Le plaisant original! s'écria l'écolier en éclatant de rire; c'est se donner bien de la peine pour peu de chose; vous avez raison de le mettre au rang des fous à enfermer. Oh! reprit Asmodée, je vais vous en montrer beaucoup d'autres qu'il ne serait pas juste de croire plus sensés. Considérez dans cette grande maison, où vous apercevez tant de bougies allumées, trois hommes et deux femmes autour d'une table: ils ont soupé ensemble, et jouent présentement aux cartes, pour achever de passer la nuit; après quoi ils se sépareront. Telle est la vie que mènent ces dames et ces cavaliers :

ils s'assemblent régulièrement tous les soirs , et se quittent au lever de l'aurore, pour aller dormir jusqu'à ce que les ténèbres reviennent chasser le jour. Ils ont renoncé à la vue du soleil et des beautés de la nature. Ne diraiton pas, à les voir ainsi environnés de flambeaux, que ce sont des morts qui attendent qu'on leur rende les derniers devoirs? Il n'est pas besoin d'enfermer ces fous-là, dit don Cleophas; ils le sont déjà.

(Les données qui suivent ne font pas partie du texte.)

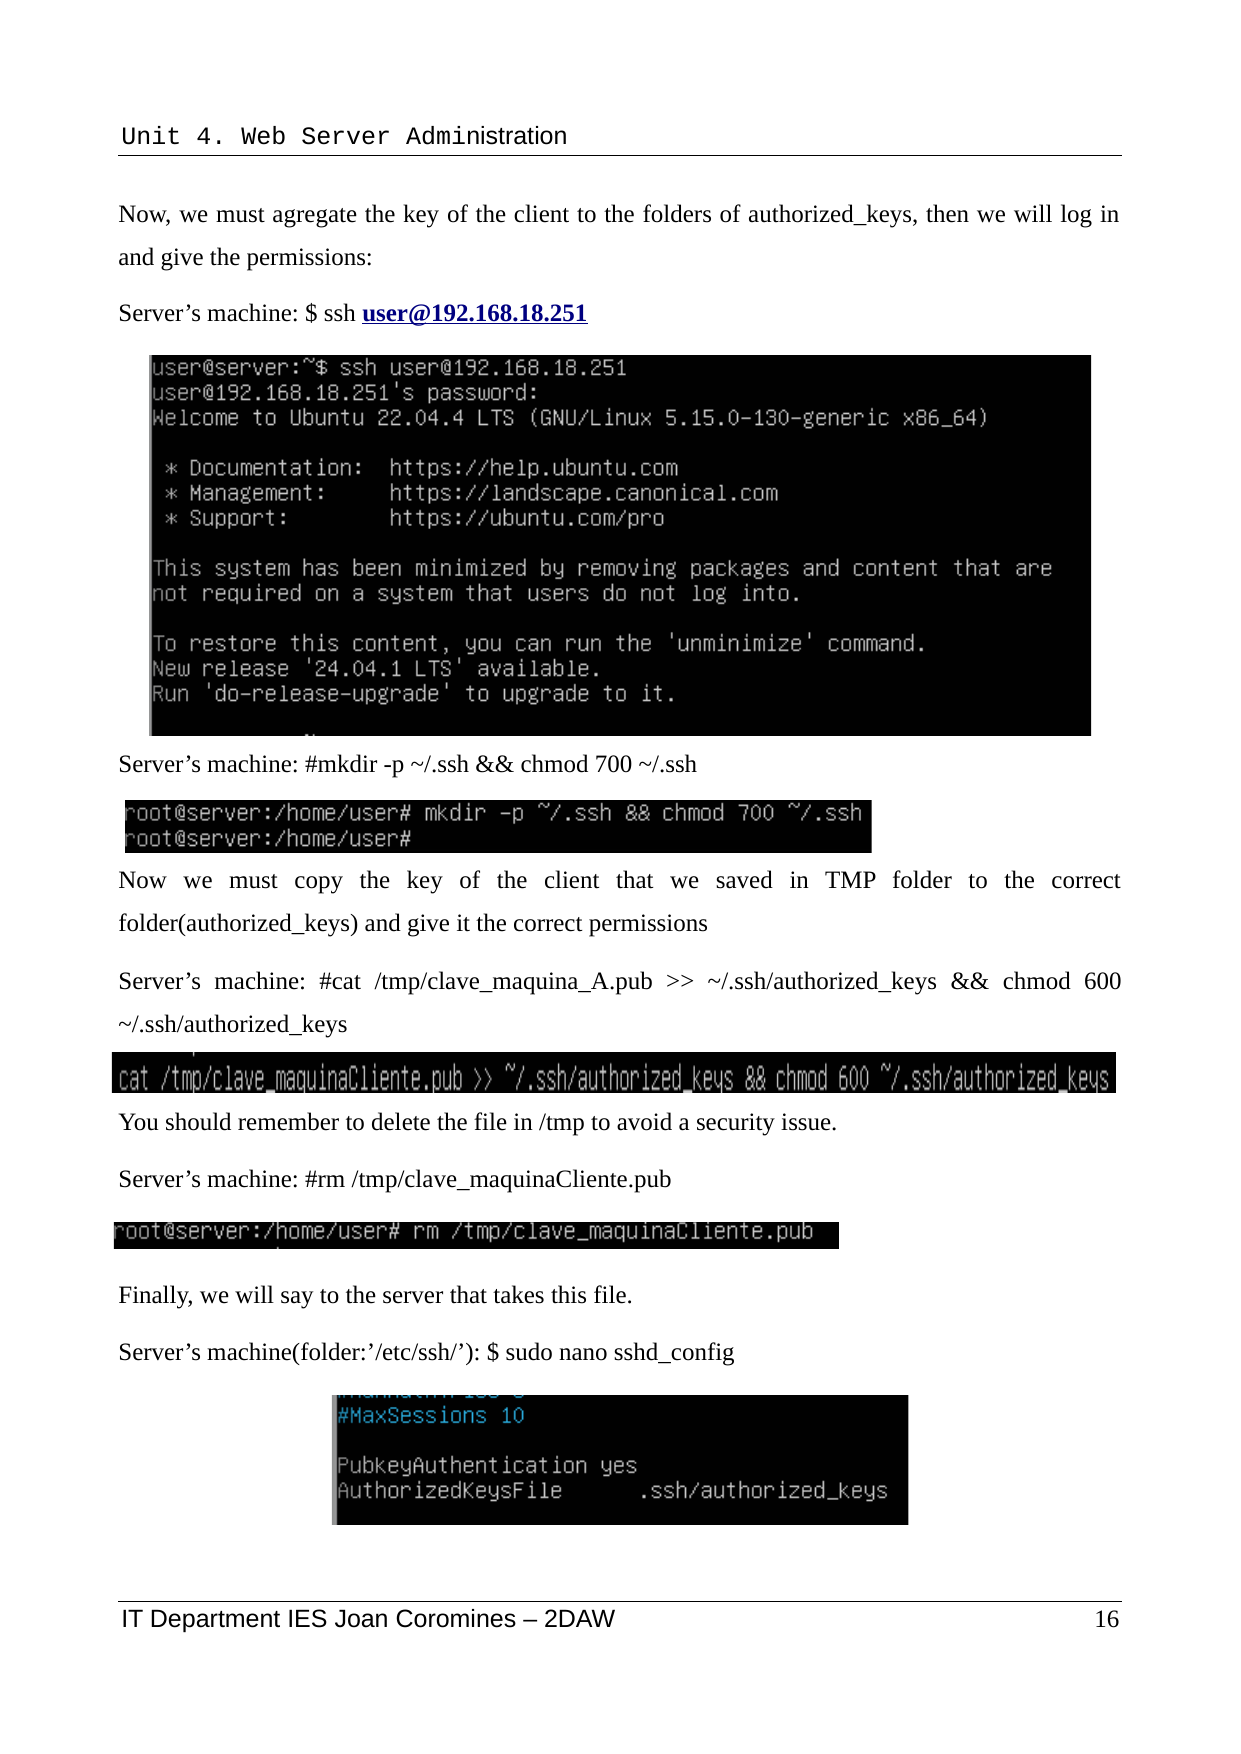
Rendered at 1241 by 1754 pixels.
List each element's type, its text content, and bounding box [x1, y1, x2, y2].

text Server’s machine: #cat /tmp/clave_maquina_A.pub >> ~/.ssh/authorized_keys && chmod 600 ~/.ssh/authorized_keys [118, 966, 1122, 1038]
text Finally, we will say to the server that takes this file. [118, 1280, 1122, 1308]
picture [125, 800, 872, 853]
subtitle Now, we must agregate the key of the client to the folders of authorized_keys, then we will log in and give the permissions: [118, 199, 1122, 271]
text Now we must copy the key of the client that we saved in TMP folder to the correct folder(authorized_keys) and give it the correct permissions [118, 865, 1122, 937]
text Server’s machine: #rm /tmp/clave_maquinaCliente.pub [118, 1164, 1122, 1193]
picture [149, 355, 1092, 736]
picture [111, 1052, 1116, 1093]
text Server’s machine: #mkdir -p ~/.ssh && chmod 700 ~/.ssh [118, 356, 1122, 778]
text Server’s machine: $ ssh user@192.168.18.251 [118, 298, 1122, 327]
picture [331, 1395, 909, 1525]
text Server’s machine(folder:’/etc/ssh/’): $ sudo nano sshd_config [118, 1337, 1122, 1366]
text You should remember to delete the file in /tmp to avoid a security issue. [118, 1067, 1122, 1135]
picture [113, 1222, 839, 1249]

Je vois dans les bras du sommeil, reprit le boiteux, un homme que j'aime, et qui m'affectionne aussi beaucoup, un sujet pétri d'une pâte de ma façon : c'est un vieux bachelier qui idolâtre le beau sexe. Vous ne sauriez lui parler d'une jolie dame, sans remarquer qu'il vous écoute avec un extrême plaisir : si vous lui dites qu'elle a une petite bouche, des lèvres vermeilles, des dents d'ivoire, un teint d'albâtre; en un mot, si vous la lui peignez en détail, il soupire à chaque trait, il tourne les yeux, il lui prend des élans de volupté. Il y a deux jours, qu'en passant dans la rue d'Alcala devant la boutique d'un cordonnier de femme, il s'arrêta tout court pour regarder une petite pantoufle qu'il y aperçut. Après l'avoir considérée avec plus d'attention qu'elle n'en méritait, il dit d'un air

pámé à un cavalier qui l'accompagnait : Ah! mon ami, voilà une pantoufle qui m'enchante l'imagination! Que le pied pour lequel on l'a faite doit être mignon ! Je prends trop de plaistr à la voir; éloignons-nous promptement, il y a du péril à passer par ici.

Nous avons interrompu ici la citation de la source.